# Best Programming Language



## nepcker (Apr 3, 2007)

There are tons of programming language out there but which one do you prefer? Why?

I prefer XCode is because it is very simple to program. Using XCode, I can literally create a basic-but-functioning web browser in less than ten minutes while writing a grand total of 0, that's zero, lines of codes, all using the Interface Builder.


----------



## whoopy_whale (Apr 10, 2007)

How can you define the best programming language?

Depending upon the requirements,your choice of language will also differ,right?


----------



## nileshgr (Apr 10, 2007)

There are many sections or division in programming. For example in Web Programming i would consider PHP the best coz its free, open source and syntax is too easy. In computer programming VC++ would be best coz we can make GUIs easily that using Objects as in C++ but C is still used for its compatibility. C is a bit harder than C++.


----------



## Garbage (Apr 10, 2007)

I don't know, on what basis u r going to choose BEST PROGRAMMING LANGUAGE ??

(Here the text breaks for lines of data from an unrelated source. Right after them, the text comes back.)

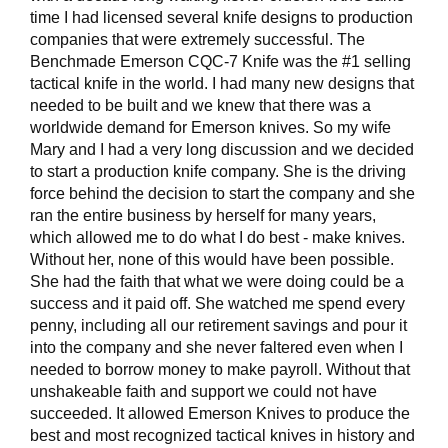
time I had licensed several knife designs to production
companies that were extremely successful. The
Benchmade Emerson CQC-7 Knife was the #1 selling
tactical knife in the world. I had many new designs that
needed to be built and we knew that there was a
worldwide demand for Emerson knives. So my wife
Mary and I had a very long discussion and we decided
to start a production knife company. She is the driving
force behind the decision to start the company and she
ran the entire business by herself for many years,
which allowed me to do what I do best - make knives.
Without her, none of this would have been possible.
She had the faith that what we were doing could be a
success and it paid off. She watched me spend every
penny, including all our retirement savings and pour it
into the company and she never faltered even when I
needed to borrow money to make payroll. Without that
unshakeable faith and support we could not have
succeeded. It allowed Emerson Knives to produce the
best and most recognized tactical knives in history and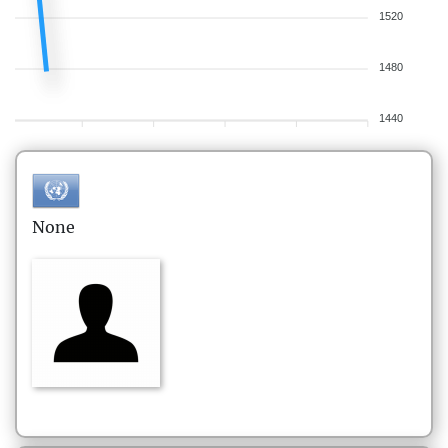
1520
1480
1440
None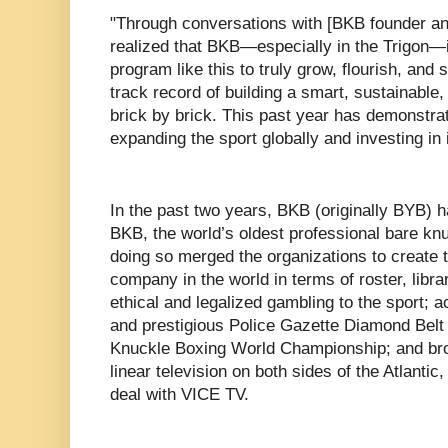
"Through conversations with [BKB founder an
realized that BKB—especially in the Trigon—is
program like this to truly grow, flourish, an
track record of building a smart, sustainabl
brick by brick. This past year has demonstra
expanding the sport globally and investing in i
In the past two years, BKB (originally BYB)
BKB, the world’s oldest professional bare kn
doing so merged the organizations to create 
company in the world in terms of roster, libra
ethical and legalized gambling to the sport; ac
and prestigious Police Gazette Diamond Belt
Knuckle Boxing World Championship; and bro
linear television on both sides of the Atlanti
deal with VICE TV.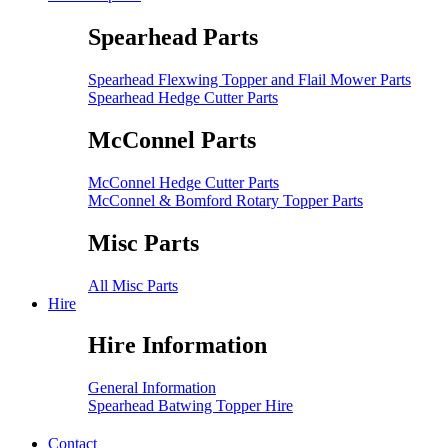
Spearhead Parts
Spearhead Flexwing Topper and Flail Mower Parts
Spearhead Hedge Cutter Parts
McConnel Parts
McConnel Hedge Cutter Parts
McConnel & Bomford Rotary Topper Parts
Misc Parts
All Misc Parts
Hire
Hire Information
General Information
Spearhead Batwing Topper Hire
Contact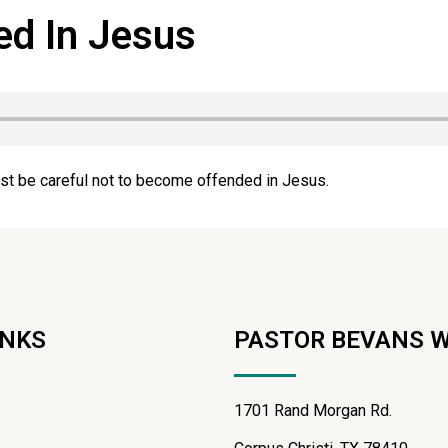
ed In Jesus
st be careful not to become offended in Jesus.
INKS
PASTOR BEVANS 
1701 Rand Morgan Rd.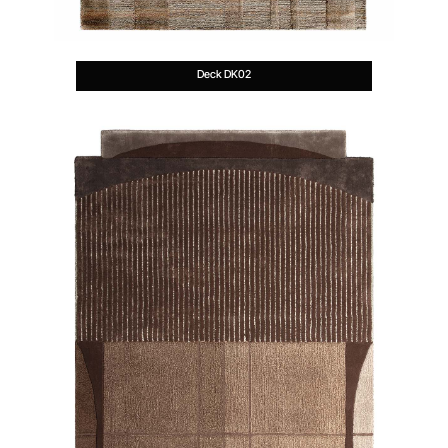
Deck DK02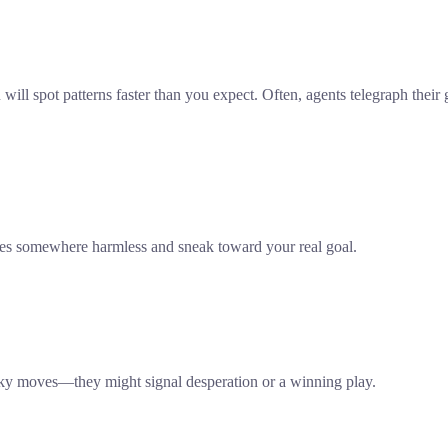
ll spot patterns faster than you expect. Often, agents telegraph their 
lies somewhere harmless and sneak toward your real goal.
risky moves—they might signal desperation or a winning play.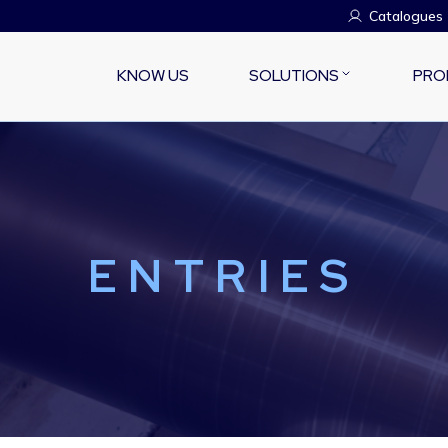
Catalogues
KNOW US
SOLUTIONS
PRO
ENTRIES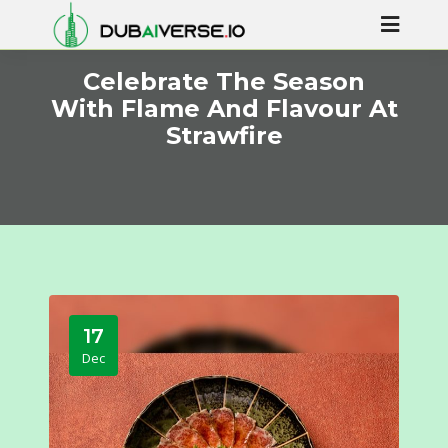
Celebrate The Season
With Flame And Flavour At
Strawfire
17
Dec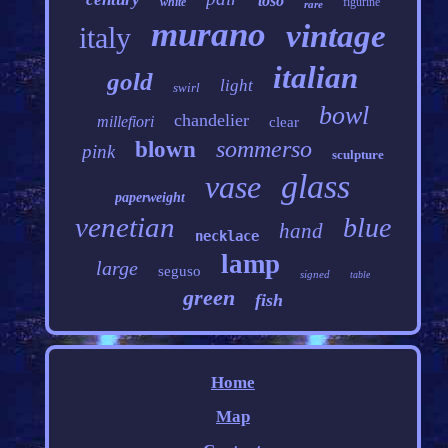
toso
white
figurine
rare
murano
vintage
italy
italian
gold
light
swirl
bowl
chandelier
millefiori
clear
sommerso
blown
pink
sculpture
glass
vase
paperweight
venetian
blue
hand
necklace
lamp
large
seguso
signed
table
green
fish
Home
Map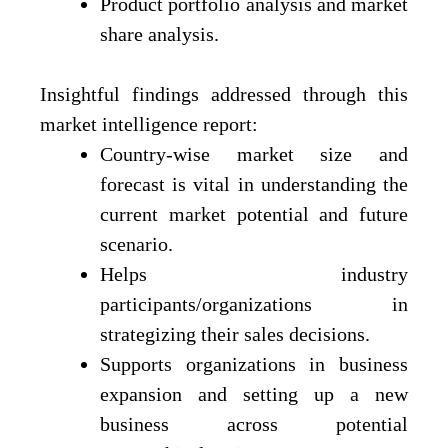
Product portfolio analysis and market
share analysis.
Insightful findings addressed through this
market intelligence report:
Country-wise market size and
forecast is vital in understanding the
current market potential and future
scenario.
Helps industry
participants/organizations in
strategizing their sales decisions.
Supports organizations in business
expansion and setting up a new
business across potential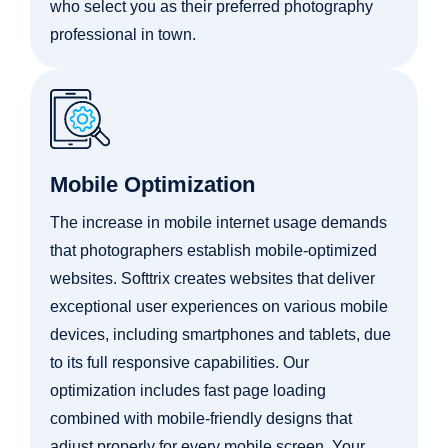
who select you as their preferred photography
professional in town.
Mobile Optimization
The increase in mobile internet usage demands
that photographers establish mobile-optimized
websites. Softtrix creates websites that deliver
exceptional user experiences on various mobile
devices, including smartphones and tablets, due
to its full responsive capabilities. Our
optimization includes fast page loading
combined with mobile-friendly designs that
adjust properly for every mobile screen. Your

Also look for similar threads !!!!


----------



## vish786 (Apr 11, 2007)

c/c++ most flexi language................................


----------



## ashisharya (May 23, 2007)

most crap poll..................


----------



## nileshgr (May 23, 2007)

ashisharya said:
			
		

> most crap poll..................


May be. There can't be any best programming language.


----------



## sakumar79 (May 23, 2007)

Yeah... Each programming language has its plus and minus points... I know Java, C++ and VB, and I use all three as per required program (once I have used two languages even - one front-end and another doing the dirty work)...

Arun


----------



## Zeeshan Quireshi (May 23, 2007)

Nepcker ,
 *XCode is an Integrated Development Environment* not a Programming Language Language
*.NET is an Application Platform/Framework* , it too is not a Programming Language

i think the Title of this thread should be *"Your Favorite Programming Platform"*

BTW , *My favorite programming language is C#* , it should be in the options as it is the leading .NET Development Language currently .



			
				nepcker said:
			
		

> There are tons of programming language out there but which one do you prefer? Why?
> 
> I prefer XCode is because it is very simple to program. Using XCode, I can literally create a basic-but-functioning web browser in less than ten minutes while writing a grand total of 0, that's zero, lines of codes, all using the Interface Builder.


 can be done in *2 Minutes* flat with Visual Studio .


----------